**** Passage for review ****
We don't choose to be inclined towards basic intelligible human goods; we are naturally inclined to them. It is only when we make free choices that we actually enter the moral realm. The first principle of morality is: good is to be done, evil is to be avoided. That is the most general principle of morality, and as such, everyone agrees with it, even the criminal; disagreement centers on what precisely is a good action that is to be done, and what constitutes an evil action that is to be avoided. For the thief, he sees your new television and DVD player and concludes that because he wants it, he is entitled to it, so he arranges to take it while you are away on vacation. Hence, good is to be done (plan the theft and execute it properly), and evil is to be avoided (executing poorly and getting caught and arrested). You, on the other hand, have a rather different understanding of what constitutes a good and evil action in this regard.
**** Dataset records ****
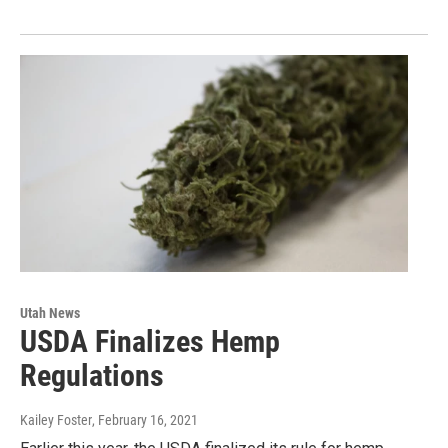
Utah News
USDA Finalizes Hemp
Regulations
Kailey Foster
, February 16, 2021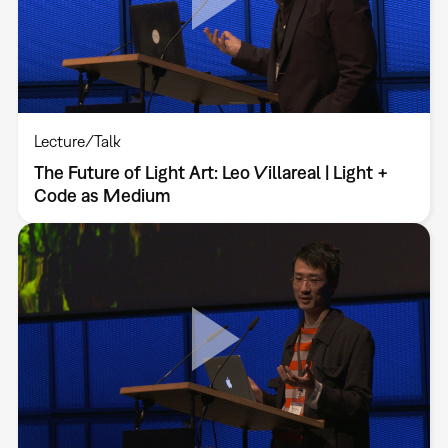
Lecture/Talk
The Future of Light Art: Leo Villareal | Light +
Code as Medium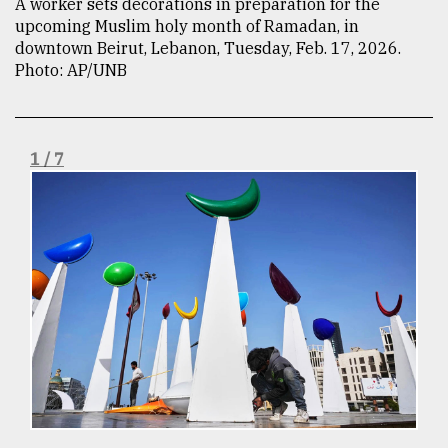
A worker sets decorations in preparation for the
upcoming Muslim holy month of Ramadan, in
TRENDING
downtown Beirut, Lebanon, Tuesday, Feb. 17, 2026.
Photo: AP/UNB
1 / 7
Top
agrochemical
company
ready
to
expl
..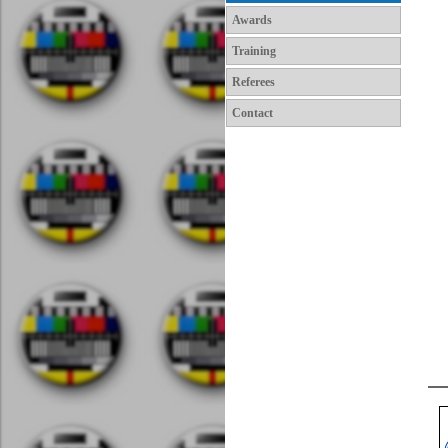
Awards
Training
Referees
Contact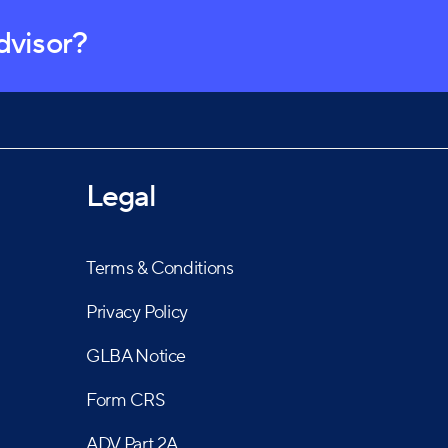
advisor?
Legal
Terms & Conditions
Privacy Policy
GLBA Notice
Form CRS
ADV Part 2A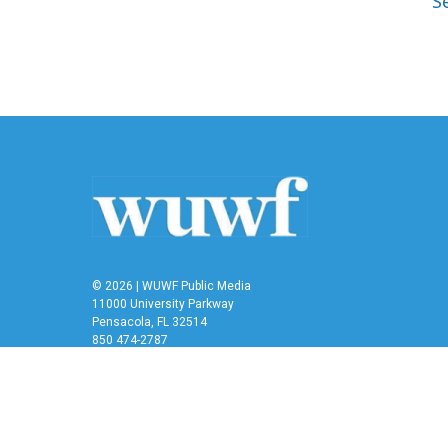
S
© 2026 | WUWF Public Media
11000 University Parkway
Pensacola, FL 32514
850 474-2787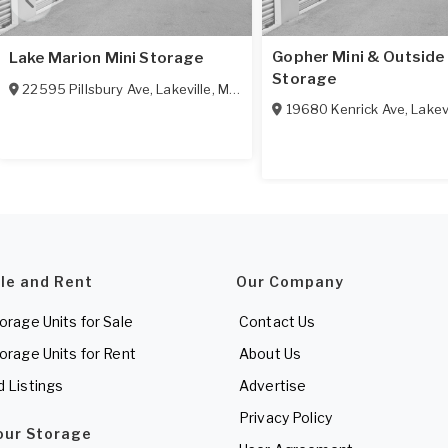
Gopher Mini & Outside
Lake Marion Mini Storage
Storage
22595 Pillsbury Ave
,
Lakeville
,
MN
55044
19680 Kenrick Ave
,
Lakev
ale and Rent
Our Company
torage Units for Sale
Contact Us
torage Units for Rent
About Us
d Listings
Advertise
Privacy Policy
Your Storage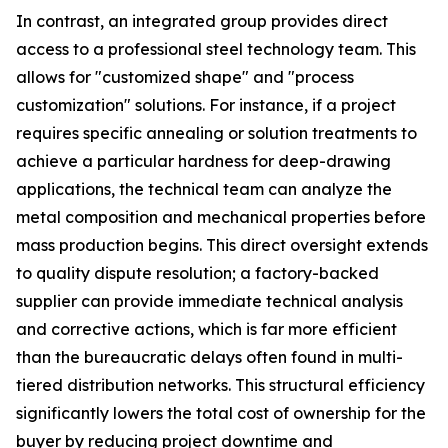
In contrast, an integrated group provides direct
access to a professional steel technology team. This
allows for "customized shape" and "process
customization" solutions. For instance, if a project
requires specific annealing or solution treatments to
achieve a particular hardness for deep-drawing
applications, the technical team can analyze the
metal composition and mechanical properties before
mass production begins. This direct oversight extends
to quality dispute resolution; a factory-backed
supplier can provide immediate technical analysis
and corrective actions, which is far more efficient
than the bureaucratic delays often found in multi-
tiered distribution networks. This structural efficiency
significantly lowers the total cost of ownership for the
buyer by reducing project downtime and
****
● Questions:
• A. From the passage on the first principle of morality, list each thing the thief counts as an evil to be avoided.
• B. Continue the passage on the first principle of morality from its final sentence.

● Activity answers:
• A.
- Executing the theft poorly
- Getting caught
- Getting arrested

• B.
Intermediate Precepts of Natural Law

The first principle of morality obviously is far too general to govern concrete decisions. One needs more specific moral principles to determine the moral goodness of specific actions. These are intermediate moral principles or precepts. These precepts are derived through a process of deductive inference. Since we know naturally, through self-knowledge, what is humanly good (we are naturally inclined to basic intelligible human goods), all we have to do is consider the first principle of morality in this light and draw out, through deductive inference, the basic precepts of the natural moral law. People who have reached the age of reason do this quite naturally, albeit imperfectly and imprecisely, or confusedly, which is the reason most people understand the basic precepts of natural law without having formally studied morality.

Think of the first principle of morality as a kind of light, such as the light from the sun, and think of the entire network of basic intelligible human goods as a single prism. When the light passes through the prism, it breaks up into the color spectrum. Similarly, the first principle of morality (like a single beam of light), when considered in light of the entire network of basic intelligible human goods (the prism), breaks down into a number of more specific moral principles that govern our relationship to basic intelligible human goods. These more specific moral principles are intermediate or secondary precepts; they are really the first principle of morality articulated more specifically.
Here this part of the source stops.